Since the show is broadcast worldwide, we didn’t want to stress too much that Vancouver is actually my home. It should also be said there is nothing fake at all when Julia comes and gets me for our trip to the Vancouver Island. I was crashing in the downstairs nook of a legendary party house on Commercial Drive called the Foxy House, along with a couple other folks as I only found out that morning. Living out of backpacks and boxes is a reality for travel writers, even ones with TV shows. Even as I write this, I’ve spent the last four nights crashing on an air mattress and a couch, although I’m very excited to finally get my own place in a couple days. It’s a couple steps up from the glorious chaos of the Foxy House (ruled by the Chihuahua you see named Margaret Thatcher, I kid you not), but on the same street, just a few houses away.

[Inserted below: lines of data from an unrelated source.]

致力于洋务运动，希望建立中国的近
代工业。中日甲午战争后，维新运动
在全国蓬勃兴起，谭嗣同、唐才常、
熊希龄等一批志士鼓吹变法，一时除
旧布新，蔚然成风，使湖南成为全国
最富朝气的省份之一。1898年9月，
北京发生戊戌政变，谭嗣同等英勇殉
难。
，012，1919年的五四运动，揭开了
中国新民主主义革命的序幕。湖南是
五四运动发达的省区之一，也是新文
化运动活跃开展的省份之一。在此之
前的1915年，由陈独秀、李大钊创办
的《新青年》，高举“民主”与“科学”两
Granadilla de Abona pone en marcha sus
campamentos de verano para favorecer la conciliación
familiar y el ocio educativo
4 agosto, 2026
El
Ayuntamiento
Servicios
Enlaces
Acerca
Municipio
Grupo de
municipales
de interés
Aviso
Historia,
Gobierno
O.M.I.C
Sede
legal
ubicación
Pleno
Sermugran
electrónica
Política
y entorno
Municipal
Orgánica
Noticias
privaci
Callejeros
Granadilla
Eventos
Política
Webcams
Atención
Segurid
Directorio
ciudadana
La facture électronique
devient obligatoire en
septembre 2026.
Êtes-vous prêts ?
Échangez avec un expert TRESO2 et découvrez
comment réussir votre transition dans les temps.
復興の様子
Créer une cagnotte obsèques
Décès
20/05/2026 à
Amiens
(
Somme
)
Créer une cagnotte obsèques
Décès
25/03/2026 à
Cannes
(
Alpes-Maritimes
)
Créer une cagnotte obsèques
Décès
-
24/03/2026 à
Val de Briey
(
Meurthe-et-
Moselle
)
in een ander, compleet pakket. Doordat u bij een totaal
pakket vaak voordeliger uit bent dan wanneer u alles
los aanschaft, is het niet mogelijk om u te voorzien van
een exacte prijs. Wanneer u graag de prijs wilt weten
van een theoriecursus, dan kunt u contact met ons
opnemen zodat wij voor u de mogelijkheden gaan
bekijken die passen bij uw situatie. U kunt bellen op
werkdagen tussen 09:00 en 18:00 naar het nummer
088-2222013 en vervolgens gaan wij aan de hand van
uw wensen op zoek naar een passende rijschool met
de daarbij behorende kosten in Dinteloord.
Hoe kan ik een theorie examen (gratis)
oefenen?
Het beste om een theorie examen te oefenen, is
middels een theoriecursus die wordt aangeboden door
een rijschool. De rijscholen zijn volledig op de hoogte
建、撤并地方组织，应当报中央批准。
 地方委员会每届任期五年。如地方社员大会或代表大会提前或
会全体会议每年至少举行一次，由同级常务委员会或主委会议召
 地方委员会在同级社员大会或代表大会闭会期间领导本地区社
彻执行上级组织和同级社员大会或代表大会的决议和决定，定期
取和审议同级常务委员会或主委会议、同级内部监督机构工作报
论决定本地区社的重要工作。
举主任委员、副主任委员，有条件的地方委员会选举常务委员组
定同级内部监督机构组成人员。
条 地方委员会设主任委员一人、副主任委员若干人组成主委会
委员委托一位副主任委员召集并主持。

Vancouver and Vancouver Island are easily amongst the most beautiful places on earth, which is one of the reasons why I moved here. It also rains a lot, and while we were hoping for a blue-sky day to really make the colours pop for the camera, we got the clouds and the west coast drizzle. On our schedule, when it comes to weather, we either get lucky or we don’t, so I was bummed we couldn’t show off the city, the ferry across the fjord, and even Tofino, in all its sunny glory. I’ve been to Tofino many times, as have most people who live in Vancouver. It’s wild, it’s remote, it’s got this great hippie-logger vibe. Usually I camp further up the beach, so it was a serious treat to stay at the luxurious Pacific Sands. “One day I’m going to come back here!” I swear as I always do, although Tofino is a little more doable for me than, say, Ethiopia.

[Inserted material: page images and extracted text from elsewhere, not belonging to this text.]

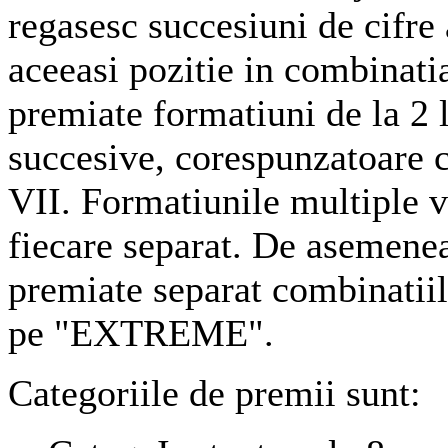
regasesc succesiuni de cifre 
aceeasi pozitie in combinatia
premiate formatiuni de la 2 l
succesive, corespunzatoare c
VII. Formatiunile multiple v
fiecare separat. De asemenea
premiate separat combinatiil
pe "EXTREME".
Categoriile de premii sunt:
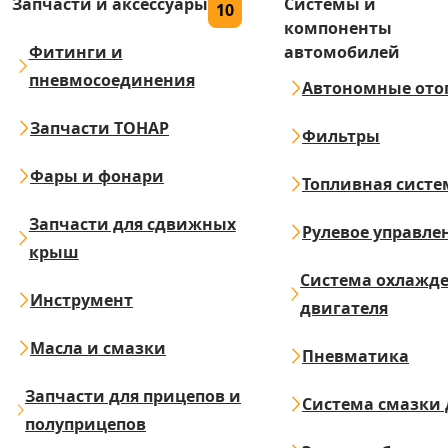
Запчасти и аксессуары
Системы и
10
компоненты
Фитинги и
автомобилей
пневмосоединения
Автономные ото
Запчасти ТОНАР
Фильтры
Фары и фонари
Топливная систе
Запчасти для сдвижных
Рулевое управле
крыш
Система охлажд
Инструмент
двигателя
Масла и смазки
Пневматика
Запчасти для прицепов и
Система смазки 
полуприцепов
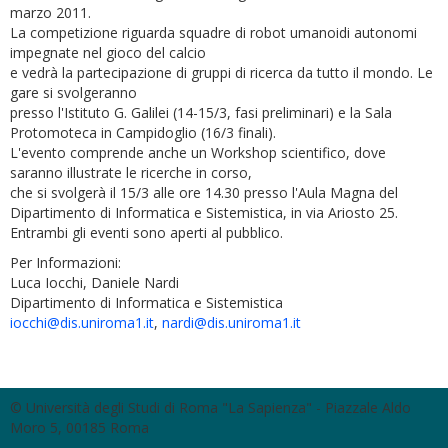
marzo 2011.
La competizione riguarda squadre di robot umanoidi autonomi
impegnate nel gioco del calcio
e vedrà la partecipazione di gruppi di ricerca da tutto il mondo. Le
gare si svolgeranno
presso l'Istituto G. Galilei (14-15/3, fasi preliminari) e la Sala
Protomoteca in Campidoglio (16/3 finali).
L'evento comprende anche un Workshop scientifico, dove
saranno illustrate le ricerche in corso,
che si svolgerà il 15/3 alle ore 14.30 presso l'Aula Magna del
Dipartimento di Informatica e Sistemistica, in via Ariosto 25.
Entrambi gli eventi sono aperti al pubblico.
Per Informazioni:
Luca Iocchi, Daniele Nardi
Dipartimento di Informatica e Sistemistica
iocchi@dis.uniroma1.it
,
nardi@dis.uniroma1.it
© Università degli Studi di Roma "La Sapienza" - Piazzale Aldo
Moro 5, 00185 Roma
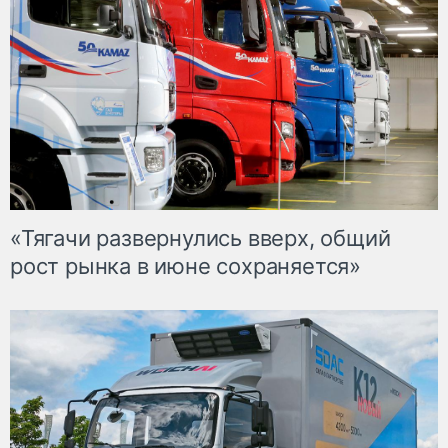
«Тягачи развернулись вверх, общий
рост рынка в июне сохраняется»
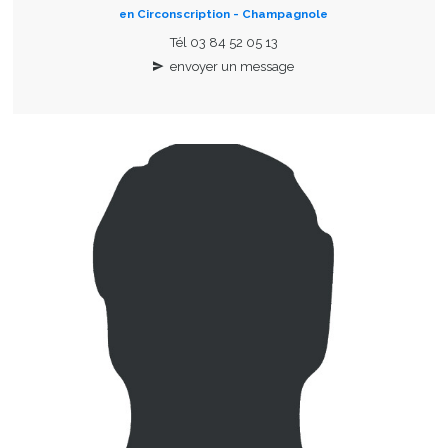
en Circonscription - Champagnole
Tél 03 84 52 05 13
envoyer un message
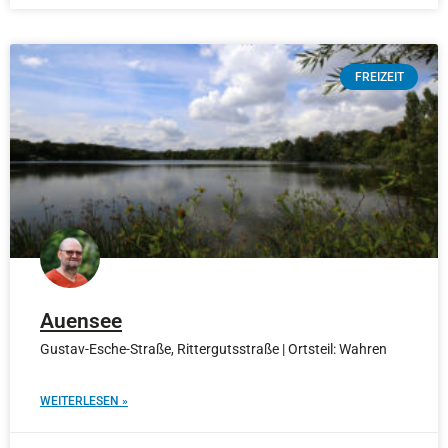
FREIZEIT
Auensee
Gustav-Esche-Straße, Rittergutsstraße | Ortsteil: Wahren
WEITERLESEN »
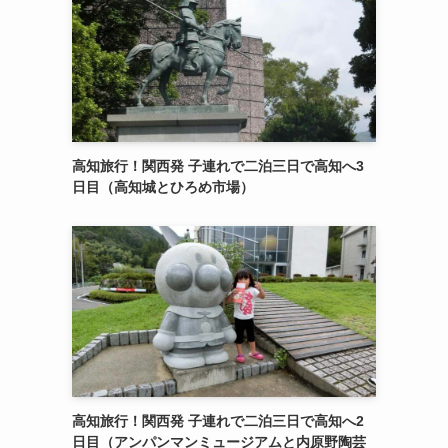
高知旅行！関西発 子連れで二泊三日で高知へ3
日目（高知城とひろめ市場）
高知旅行！関西発 子連れで二泊三日で高知へ2
日目（アンパンマンミュージアムと内原野陶芸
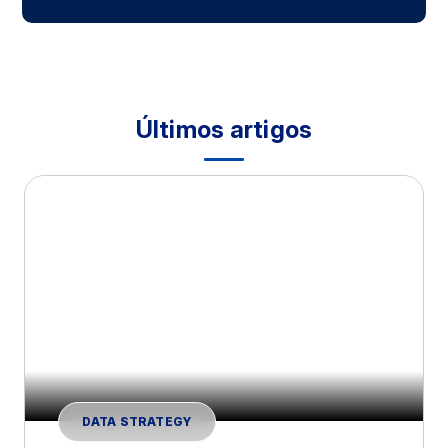
Últimos artigos
DATA STRATEGY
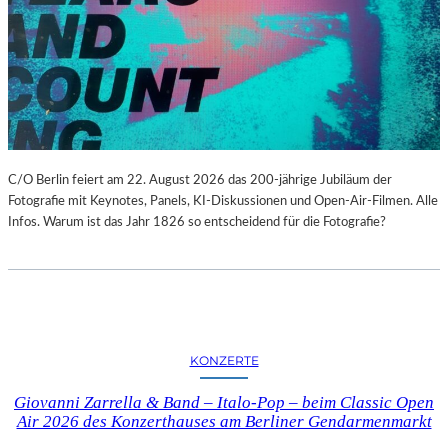
C/O Berlin feiert am 22. August 2026 das 200-jährige Jubiläum der
Fotografie mit Keynotes, Panels, KI-Diskussionen und Open-Air-Filmen. Alle
Infos. Warum ist das Jahr 1826 so entscheidend für die Fotografie?
KONZERTE
Giovanni Zarrella & Band – Italo-Pop – beim Classic Open
Air 2026 des Konzerthauses am Berliner Gendarmenmarkt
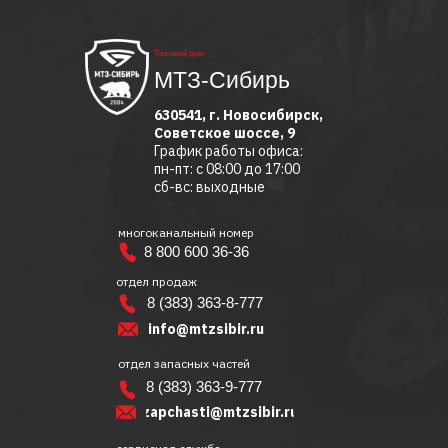
Торговый дом
МТЗ-Сибирь
630541, г. Новосибирск,
Советское шоссе, 9
График работы офиса:
пн-пт: с 08:00 до 17:00
сб-вс: выходные
многоканальный номер
8 800 600 36-36
отдел продаж
8 (383) 363-8-777
info@mtzsibir.ru
отдел запасных частей
8 (383) 363-9-777
zapchasti@mtzsibir.ru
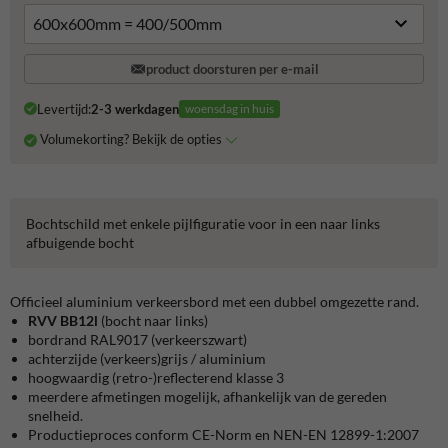
product doorsturen per e-mail
Levertijd:
2-3 werkdagen
woensdag in huis
Volumekorting? Bekijk de opties
Bochtschild met enkele pijlfiguratie voor in een naar links
afbuigende bocht
Officieel aluminium verkeersbord met een dubbel omgezette rand.
RVV BB12l
(bocht naar links)
bordrand
RAL9017
(verkeerszwart)
achterzijde (verkeers)grijs / aluminium
hoogwaardig (retro-)reflecterend klasse 3
meerdere afmetingen mogelijk, afhankelijk van de gereden
snelheid.
Productieproces conform CE-Norm
en NEN-EN 12899-1:2007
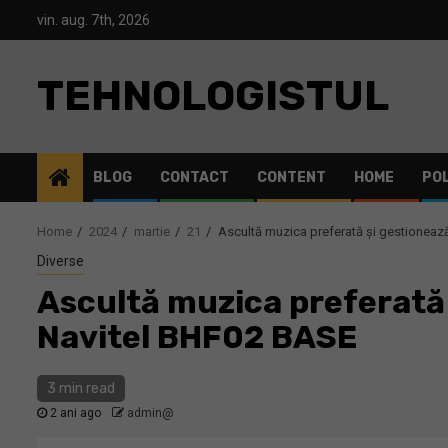
Skip
vin. aug. 7th, 2026
to
content
TEHNOLOGISTUL
BLOG
CONTACT
CONTENT
HOME
POL
Home
2024
martie
21
Ascultă muzica preferată și gestionează
Diverse
Ascultă muzica preferată 
Navitel BHF02 BASE
3 min read
2 ani ago
admin@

We talk about it a little in the Philippines episode, but I have a bum ear that has pretty much ruled watersports out for me since I was 6 years old. Hence I grew up in South Africa, and don’t know how to surf. I’ve have tried a couple times before and have never got up, so it’s to Krissy and Tia’s credit that I got up, even if it was for a brief second, on those puny waves. I once started writing a book that looked at the rise and fall of Apartheid through the eyes of a South African surfing community. This kind of inspired me to get that project going again, along with a thousand others.
I didn’t grow up here, so I still get a thrill seeing bald eagles soaring above me. For the crew who were born and raised in British Columbia, it’s like seeing a seagull. A couple years ago I did the West Coast Trail, a 7-day hike up the coast of Vancouver Island. The only animals you might see are bears, wolves and cougars. Now that was a hard hike!
As for the yacht, it all came together quickly through word of mouth, and Nick and Cory are impassioned British Columbians, proud of their beautiful backyard. Pearl Jam had rented the Pacific Yellowfin a few weeks before us, so we truly were living like rock stars. The water was freezing though, so doing those jumps damn right nearly gave me hypothermia. But there were always delicious cocktails on hand to distract the cold. When you see Julia wake up – well, the night before, we got carried away with Captain Colin’s homemade brew, and one of the many attractions of that magnificent yacht: a trunk of masks and costumes. Trust me, it was a very good thing, for everyone involved, that the cameras weren’t filming.